Thursday, July 4, 2013

Rivers, Rapids and Rushing Streams

I'm liking that title hope to use it on the booklet I've been asked to do.

Wanted to post some more on water creation and a few pictures.

Once you determine what type of water you want to model the steps are straight forward:

  • Cut out stream or river bed

  • make stream bed and banks - Plaster cloth or sculpt-a-mold work well

  • Paint stream bed, use 2-3 colors, blend light to dark getting darker towards middle. Depending on the depth you plan (darker = deeper). Streams and rivers are rarely blue, recommend using tan, raw umber, green, and payens grey or charcoal

  • Seal stream bed with white or carpenters glue (I use red top tite-bond in the gallon bottle for about everything to do with scenery. Seal with full strength, not diluted. Let dry 24 hrs.

  • Prepare banks with dirt, stone, or whatever your choice of material is. Again let dry.

  • Add rocks using either glue or clear Chalk. Let dry.

  • Add any details like tree trunks that will disappear into depth of water.

  • Now use clear Chalk (I use DAP bathroom in squeezeable tube)to form rapids. You will probably due this a few times, so you will have opportunity to improve look as you add layers. Remember water piles up on the surface it hits then trails to sides and forms a trail behind the rock as ti goes downstream. Use end of artist paint brush or any pointed object to spread chalk. Will dry clear, highlighting in later stages will determine look and flow. Let dry.

  • Prepare whatever you plan to use for water. Lot's of brands out there, any work. My preference is Envirotex. (I have also used Woodland Scenics water but find it stays a little soft on top making harder to keep clean, this can be overcome by going ovr top with another covering like gloss or matte gel). A gallon goes a long way. Mix up only what you can use for a single pour no thicker that 1/8". Don't worry about adding color in first pour.

  • Making sure stream bed is clean and dry, begin to pour a tiny bit of water material. Use a clean pointed object (toothpick is good or a skewer) and drag about edges to make sure you get a fill. If there is any holes, the water material will leak out and you will have a mess (don't ask how I know). Keep layer 1/8" or less.

  • use a paper tube (a cardboard roll from paper towel works well, as does 1/2" pvc) to exhale gently on surface of water material, this causes any bubble to come to surface and pop.

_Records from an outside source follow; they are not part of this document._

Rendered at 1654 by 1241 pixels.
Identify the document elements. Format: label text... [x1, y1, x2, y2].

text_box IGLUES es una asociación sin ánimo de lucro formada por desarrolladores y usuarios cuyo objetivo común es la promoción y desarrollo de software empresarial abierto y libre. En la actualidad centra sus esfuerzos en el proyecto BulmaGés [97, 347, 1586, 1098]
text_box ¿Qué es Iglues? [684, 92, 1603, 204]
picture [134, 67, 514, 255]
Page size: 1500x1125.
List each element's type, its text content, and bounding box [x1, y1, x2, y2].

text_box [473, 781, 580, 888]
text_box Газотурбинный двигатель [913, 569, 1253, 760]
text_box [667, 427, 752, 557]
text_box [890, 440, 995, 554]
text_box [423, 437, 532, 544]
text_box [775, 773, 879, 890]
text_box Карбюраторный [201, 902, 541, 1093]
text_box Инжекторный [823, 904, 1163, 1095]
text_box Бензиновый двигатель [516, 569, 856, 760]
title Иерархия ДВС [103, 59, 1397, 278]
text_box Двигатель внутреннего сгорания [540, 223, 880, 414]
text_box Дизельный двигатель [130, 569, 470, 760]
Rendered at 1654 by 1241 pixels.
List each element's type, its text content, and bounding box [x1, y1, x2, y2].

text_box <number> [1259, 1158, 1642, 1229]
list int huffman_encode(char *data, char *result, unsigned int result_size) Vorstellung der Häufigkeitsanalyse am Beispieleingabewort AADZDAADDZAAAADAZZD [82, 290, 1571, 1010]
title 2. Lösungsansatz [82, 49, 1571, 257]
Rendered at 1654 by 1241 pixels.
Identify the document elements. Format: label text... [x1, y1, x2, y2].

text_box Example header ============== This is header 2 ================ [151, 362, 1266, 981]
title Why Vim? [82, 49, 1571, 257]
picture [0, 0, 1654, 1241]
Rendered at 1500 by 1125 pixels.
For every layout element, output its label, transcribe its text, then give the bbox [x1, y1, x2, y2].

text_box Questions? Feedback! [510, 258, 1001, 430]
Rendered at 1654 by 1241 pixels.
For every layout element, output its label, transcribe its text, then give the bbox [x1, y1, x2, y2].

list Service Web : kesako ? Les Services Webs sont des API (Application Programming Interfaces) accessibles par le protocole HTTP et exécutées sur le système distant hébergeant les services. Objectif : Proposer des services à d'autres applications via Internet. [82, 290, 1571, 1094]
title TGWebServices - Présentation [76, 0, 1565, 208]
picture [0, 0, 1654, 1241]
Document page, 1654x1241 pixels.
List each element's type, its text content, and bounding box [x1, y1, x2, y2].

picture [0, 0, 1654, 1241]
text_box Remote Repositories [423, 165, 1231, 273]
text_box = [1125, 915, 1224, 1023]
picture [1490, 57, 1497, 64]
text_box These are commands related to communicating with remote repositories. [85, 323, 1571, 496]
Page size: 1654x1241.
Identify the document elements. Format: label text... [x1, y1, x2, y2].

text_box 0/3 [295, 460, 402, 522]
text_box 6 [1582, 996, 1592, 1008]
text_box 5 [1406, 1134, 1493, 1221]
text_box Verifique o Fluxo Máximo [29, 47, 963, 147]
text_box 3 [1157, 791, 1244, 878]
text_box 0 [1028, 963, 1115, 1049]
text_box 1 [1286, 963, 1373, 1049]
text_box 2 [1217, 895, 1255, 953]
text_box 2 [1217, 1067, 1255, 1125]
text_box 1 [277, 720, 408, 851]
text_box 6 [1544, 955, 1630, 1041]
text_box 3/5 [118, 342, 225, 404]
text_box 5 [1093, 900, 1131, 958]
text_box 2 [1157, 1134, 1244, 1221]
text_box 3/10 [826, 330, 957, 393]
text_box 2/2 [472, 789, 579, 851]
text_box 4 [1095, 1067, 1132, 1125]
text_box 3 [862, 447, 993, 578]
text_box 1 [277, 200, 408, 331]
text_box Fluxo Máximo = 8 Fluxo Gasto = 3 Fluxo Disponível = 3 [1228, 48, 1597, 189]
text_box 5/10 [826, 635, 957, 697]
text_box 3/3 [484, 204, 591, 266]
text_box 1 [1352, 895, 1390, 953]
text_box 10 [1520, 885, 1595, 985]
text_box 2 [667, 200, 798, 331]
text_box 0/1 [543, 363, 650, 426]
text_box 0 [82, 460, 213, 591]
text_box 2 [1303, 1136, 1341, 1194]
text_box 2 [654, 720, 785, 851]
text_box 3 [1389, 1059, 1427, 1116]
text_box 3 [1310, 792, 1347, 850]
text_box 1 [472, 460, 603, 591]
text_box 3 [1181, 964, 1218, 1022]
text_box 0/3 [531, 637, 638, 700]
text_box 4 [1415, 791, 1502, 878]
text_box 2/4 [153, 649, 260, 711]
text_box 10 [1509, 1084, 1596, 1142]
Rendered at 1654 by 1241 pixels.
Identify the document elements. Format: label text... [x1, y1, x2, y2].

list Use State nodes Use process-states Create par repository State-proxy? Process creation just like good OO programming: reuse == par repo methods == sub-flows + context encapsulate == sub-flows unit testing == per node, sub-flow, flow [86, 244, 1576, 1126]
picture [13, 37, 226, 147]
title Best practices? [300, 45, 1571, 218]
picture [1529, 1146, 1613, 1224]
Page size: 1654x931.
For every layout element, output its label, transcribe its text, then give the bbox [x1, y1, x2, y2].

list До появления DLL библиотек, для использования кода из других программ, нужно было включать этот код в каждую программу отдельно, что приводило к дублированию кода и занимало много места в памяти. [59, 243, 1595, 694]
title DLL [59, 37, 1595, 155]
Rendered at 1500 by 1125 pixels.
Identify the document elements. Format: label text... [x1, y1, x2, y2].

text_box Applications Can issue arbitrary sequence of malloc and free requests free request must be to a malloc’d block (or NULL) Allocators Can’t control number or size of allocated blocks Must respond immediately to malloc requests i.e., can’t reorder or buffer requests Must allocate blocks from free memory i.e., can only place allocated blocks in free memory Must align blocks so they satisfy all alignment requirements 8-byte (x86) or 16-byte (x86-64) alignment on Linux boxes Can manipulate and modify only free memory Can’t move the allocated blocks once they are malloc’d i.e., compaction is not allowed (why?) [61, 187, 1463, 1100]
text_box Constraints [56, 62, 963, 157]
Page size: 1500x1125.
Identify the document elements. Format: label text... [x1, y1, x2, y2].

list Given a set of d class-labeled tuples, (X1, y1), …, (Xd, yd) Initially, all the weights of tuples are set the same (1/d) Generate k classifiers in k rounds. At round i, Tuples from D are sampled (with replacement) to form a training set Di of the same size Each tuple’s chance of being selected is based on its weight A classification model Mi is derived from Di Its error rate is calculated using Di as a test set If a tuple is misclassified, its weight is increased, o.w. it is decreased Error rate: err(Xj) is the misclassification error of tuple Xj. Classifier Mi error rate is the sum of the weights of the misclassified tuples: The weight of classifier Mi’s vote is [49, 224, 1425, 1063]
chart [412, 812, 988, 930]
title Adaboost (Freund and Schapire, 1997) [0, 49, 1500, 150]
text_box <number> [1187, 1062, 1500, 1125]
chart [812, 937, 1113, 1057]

  • Let sit for 24 hours, do not do anymore work as any dust will land on your water.

Second Pour
So you've waited (I hope as I tend to rush and it never turns out well) 24 hours and are ready to look over your work. Evaluate depth, use clean toothpick to verify water material hard. Check any rapids or dams you created with chalk to verify if they are high enough for another layer, if not add them now and let dry.

Ready to proceed:

  • Make up another batch of water material, once made add a tiny amount of the tint color you want to use. I have tried several types and find simple craft paint to work best. Use just a little, adding if needed. What I do is use a clean popsicle stick to dip just enough to cover a 1/4 to 1/2" of the popsicle stick and then mix into water material. Important, check color on white paper to verify it is still see through and not too dark.

  • Once mixed and you verified color, begin pouring a tiny bit on top of your previous pour. Use toothpick or skewer to drag so it covers stream bed.

  • Let dry as above, making sure no dust is introduced.

Congratulations you are well on your way to a nice looking stream.

The next steps I'll add in a day or so with more pictures, these will include additional pours, more coloring, finishing rapids, adding flow to water surface, adding highlighting to rapids, and adding that little sparkle back to make the water look alive.

Hope you enjoyed.

Thanks Cameron

PS - have many high-re pictures if you need them with more detail on steps.